La question des gabarits ferroviaires en France : un projet de schéma directeur
Si transporter des camions par rail est donc aisé grâce à ces différentes techniques, il n’en reste pas moins que l’infrastructure ferroviaire doit, elle aussi, suivre ce mouvement. En France, la demande pour ces services doit trouver des réponses en termes de sillons (les capacités nécessaires étant surtout le fait d’axes déjà chargés) et également en termes de gabarit : les semi-remorques aptes au rail-route les plus répandues en Europe, de type P400 (d’une hauteur de 4 mètres depuis le niveau du sol), n’étant pas encore admises sur tous les axes du réseau ferré national, l’Etat travaille à un schéma directeur du transport des semi-remorques devant ordonnancer les opérations prioritaires de mise au gabarit, qui devrait aboutir à l’été 2025.
Cette stratégie s’inscrit dans un contexte européen : lors de la révision de sa politique en faveur des réseaux trans-européens de transport (RTE-T) en 2024, la Commission européenne a accentué ses exigences sur l’équipement des grands axes ferroviaires qui les composent. Ainsi, le gabarit dit « LGP400 », apte à accueillir les semis P400 sur des wagons-poches, devient impératif sur ces lignes, qu’elles soient nouvelles (ce sera donc le cas des lignes d’accès au futur tunnel Lyon-Turin évoquées en préambule) ou classiques. Rappelons que la France est traversée par trois corridors européens de fret ferroviaire, les RFC 2, 4 et 7, couvrant ses principaux axes ferrés.

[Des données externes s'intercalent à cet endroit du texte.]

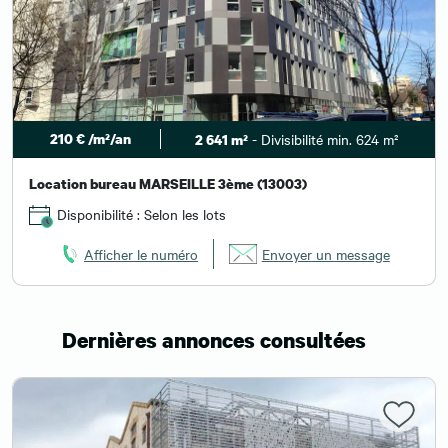
1 800 000 € HD
- Divisibilité min. 1 395 m²
1 211 m²
Vente/Location bureau AIX EN PROVENCE
Disponibilité : Immédiate
Afficher le numéro
Envoyer un message
Dernières annonces consultées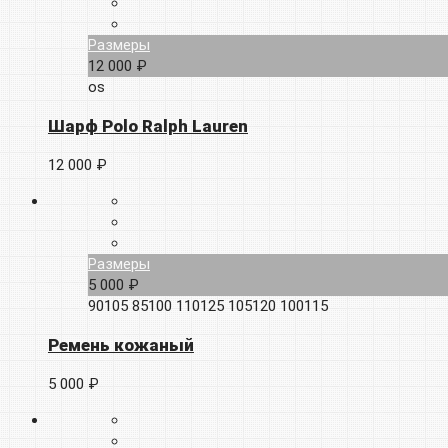
Размеры
12 000 ₽
os
Шарф Polo Ralph Lauren
12 000 ₽
Размеры
5 000 ₽
90105
85100
110125
105120
100115
Ремень кожаный
5 000 ₽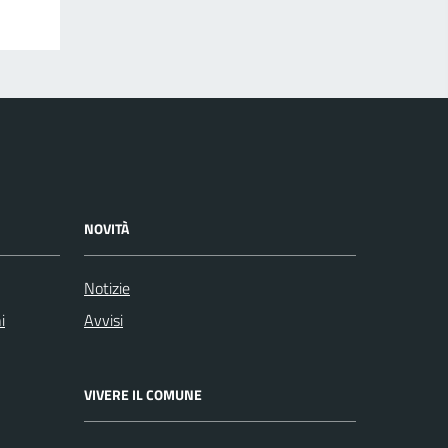
NOVITÀ
Notizie
i
Avvisi
VIVERE IL COMUNE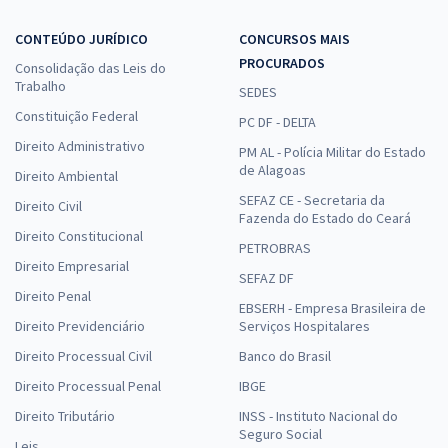
CONTEÚDO JURÍDICO
CONCURSOS MAIS
PROCURADOS
Consolidação das Leis do
Trabalho
SEDES
Constituição Federal
PC DF - DELTA
Direito Administrativo
PM AL - Polícia Militar do Estado
de Alagoas
Direito Ambiental
SEFAZ CE - Secretaria da
Direito Civil
Fazenda do Estado do Ceará
Direito Constitucional
PETROBRAS
Direito Empresarial
SEFAZ DF
Direito Penal
EBSERH - Empresa Brasileira de
Direito Previdenciário
Serviços Hospitalares
Direito Processual Civil
Banco do Brasil
Direito Processual Penal
IBGE
Direito Tributário
INSS - Instituto Nacional do
Seguro Social
Leis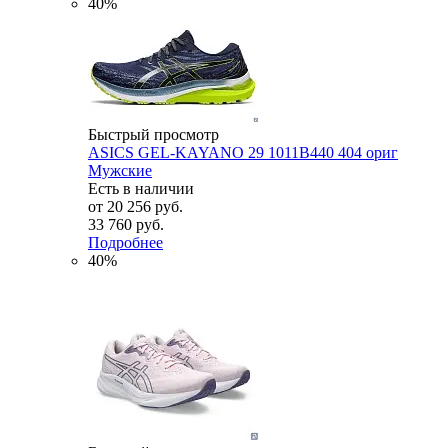
40%
Быстрый просмотр
ASICS GEL-KAYANO 29 1011B440 404 ориг
Мужские
Есть в наличии
от
20 256 руб.
33 760 руб.
Подробнее
40%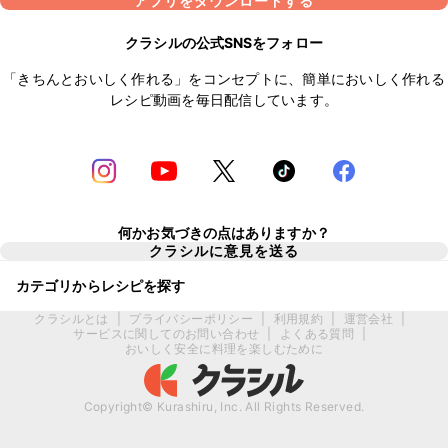
アプリをダウンロードする
クラシルの公式SNSをフォロー
「きちんとおいしく作れる」をコンセプトに、簡単においしく作れる
レシピ動画を毎日配信しています。
何かお気づきの点はありますか？
クラシルに意見を送る
カテゴリからレシピを探す
クラシルとは
|
プライバシーポリシー
|
利用規約
|
運営会社
|
サービスに関してのお問い合わせ
|
よくある質問
|
おいしく安全に料理を楽しむために
Copyright© Kurashiru, Inc. All Rights Reserved.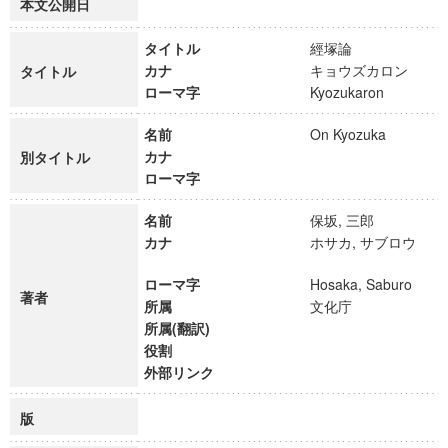
本文公開日
タイトル
經塚論
カナ
キョウズカロン
タイトル
ローマ字
Kyozukaron
名前
On Kyozuka
カナ
別タイトル
ローマ字
名前
保坂, 三郎
カナ
ホサカ, サブロウ
ローマ字
Hosaka, Saburo
著者
所属
文化庁
所属(翻訳)
役割
外部リンク
版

Cet impératif entraîne un défi conséquent pour SNCF Réseau, dont l’infrastructure , mais aussi les règles de maintenance, doivent être entièrement réétudiées pour dégager les dimensions nécessaires, notamment dans les tunnels et au droit des grands ouvrages d’art (ponts, quais des gares). Dans certains cas, de façon pragmatique, le LGP400 s’obtiendra par des ralentissements de vitesse ou d’autres mesures d’exploitation spécifiques. A l’automne 2024, en attendant la finalisation du schéma directeur, SNCF Réseau indiquait aux parties prenantes du fret ferroviaire avoir provisionné 530 millions d’euros dans ses investissements d’ici 2032 pour faire face à ces projets.
Des perspectives favorables
Ainsi, le transport combiné, par la technique et l’initiative commerciale, a répondu aux attentes du marché et dessine des perspectives favorables pour le développement du transport des camions par rail, en Europe et en France. L’année 2025 devrait le confirmer avecplusieurs nouvelles relations dans l’Hexagone.